Die St. Pauli-Fankultur ist unzeitgemäss, weil sie weder links noch für die Dritte Halbzeit ist
Von Ralf
Die Fans des FC St.Pauli müssen damit leben, als
links, antirassistisch, antifaschistisch zu gelten. Dafür haben viele St.
Paulianische Faninitiativen gestritten und geackert. Insbesondere wollten sie
eine andere Fankultur als die rassistische und vulgär-sexistisch
untersetzte, die in deutschen und europäischen Stadien weit verbreitet
ist.
Allerdings stellt sich diese Fankultur mittlerweile als eine intelligentere
Kopie der tiefsten 70er Jahre Kuttenkultur dar: bunt-folkloristisch, prollig,
lustisch Fun und Saufen ohne Ende mit mehr Frauen dabei als sonst
üblich. Der entscheidende Unterschied zu den Kutten-Tieren der 70er
besteht lediglich in der Länge der Haare. St. Pauli-Fans von heute haben
keine Matte, sondern Dreadlocks dick wie Haschtüten oder eine
Kurzhaarfrisur a la Zeitgeist. Beiläufig schimpft man sich links,
stilisiert sich selbst zum Daueropfer der Gewalt. Dabei will man
doch nur Spass ohne Ende. Und man vermittelt das selbst Gelernte: Irgendwie ist
der St. Pauli-Spass links. Warum, weiss keiner so genau. Wieso auch. Das
öffentliche Bild, die öffentliche Wahrnehmung der St. Pauli-Fans ist
tatsächlich keine verzerrte. Die Fans sind anders, weil sie
noch mehr Spass machen, noch bunter sind, noch öfter Bengalfeuer
zünden, noch ausgelassener sind als der Rest. Ein Produkt und billiger
Abklatsch findet sich auch hiesig mit dem Roten Stern Leipzig.

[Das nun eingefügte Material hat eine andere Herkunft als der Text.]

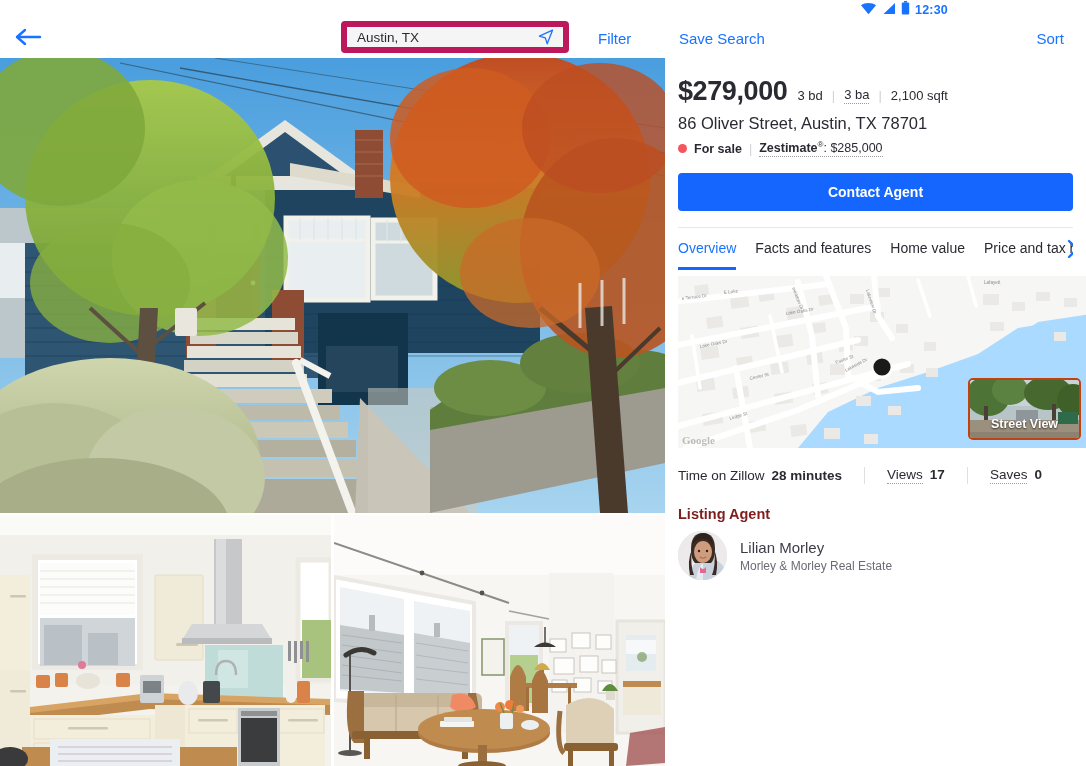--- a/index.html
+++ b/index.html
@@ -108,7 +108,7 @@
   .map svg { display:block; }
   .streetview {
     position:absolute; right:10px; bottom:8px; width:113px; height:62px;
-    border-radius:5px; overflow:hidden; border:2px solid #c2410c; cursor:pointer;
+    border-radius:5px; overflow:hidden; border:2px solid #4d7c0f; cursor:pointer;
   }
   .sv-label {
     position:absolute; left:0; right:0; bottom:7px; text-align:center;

Wenn das Millerntorstadion tatsächlich das Freudenhaus der
Nation ist, ist die St. Pauli-Fankultur die Prostitution für Spass
ohne Ende: der Fußball als Geldmaschinerie und der Spass als Sex-Ersatz.
Die St. Paulianer sind vergleichbar mit den Ravern der Love Parade. Die
politische Message läßt sich auf den Punkt von Friede, Freude,
Eierkuchen reduzieren.
Das Stigma des Links-Sein dieser Fans sollte inzwischen eine Beleidigung
für Linke darstellen. Schliesslich hat diese Fan-Kultur sich definitiv mit
der rebellischen Note als Begleitumstand des Fussballs entsolidarisiert. Der
linke Klub FC St. Pauli ist eine Altlast der Achtziger wie die
Autonomen mit ihrer Kiezromantik und Lebenslüge von der
Selbstbestimmung ihres Lebens. In gewisser Weise war es der Versuch
eines Ersatzes für das Wegfallen alter Arbeitervereine, das mit dem Ende
der Arbeiterklasse, wie wir sie kannten, einher ging.

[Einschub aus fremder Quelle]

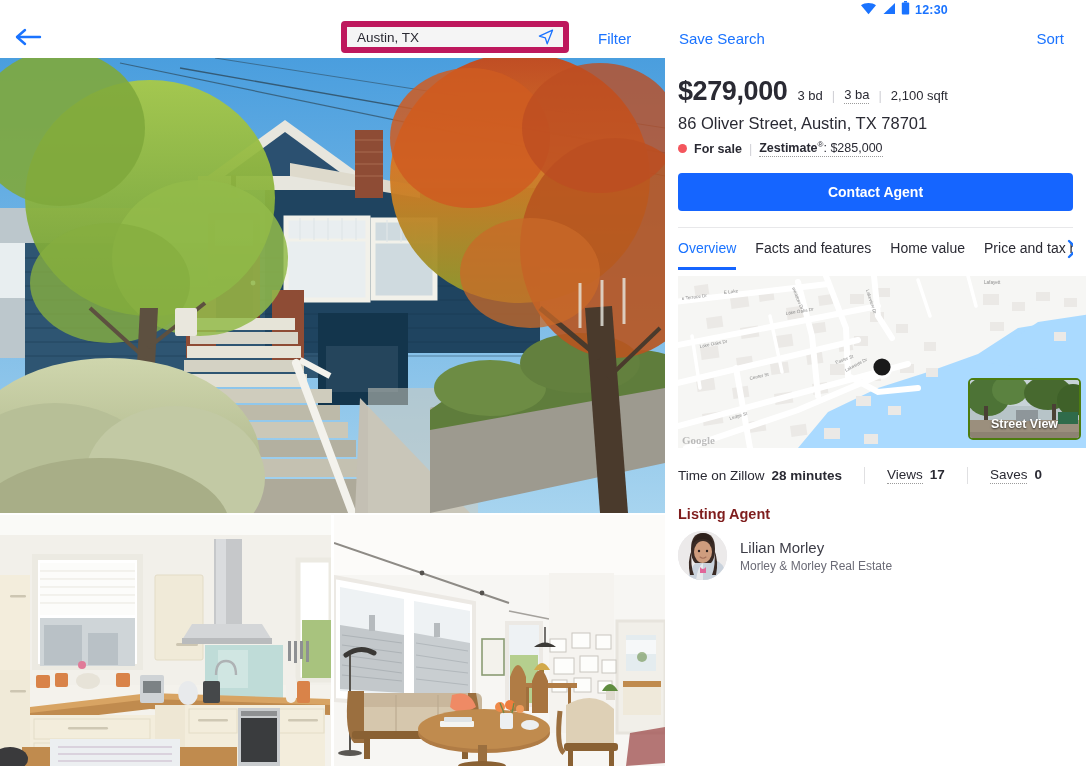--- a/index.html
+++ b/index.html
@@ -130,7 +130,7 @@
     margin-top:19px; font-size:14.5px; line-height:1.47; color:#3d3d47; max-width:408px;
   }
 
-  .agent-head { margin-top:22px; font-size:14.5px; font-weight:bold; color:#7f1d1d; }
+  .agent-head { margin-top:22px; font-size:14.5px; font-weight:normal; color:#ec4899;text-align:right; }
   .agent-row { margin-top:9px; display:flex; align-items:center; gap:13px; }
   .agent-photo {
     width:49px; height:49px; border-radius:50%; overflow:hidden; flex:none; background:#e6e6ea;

St. Pauli-Fans stehen für die Tugenden der 60er Hippiegeneration. Die
Dritte Halbzeit ist ihnen ein rotes Tuch, die sie uns dann als linke rote Fahne
andrehen wollen.
Ohne weiteres läßt sich feststellen, das die Fans des BFC Dynamo
allesamt der Dritten Halbzeit jederzeit zugeneigt x-mal mehr an
zeitgemässer Fankultur repräsentieren, als alle St. Paulianer dieser
Welt. Deshalb: lieber Hände weg vom St. Pauli!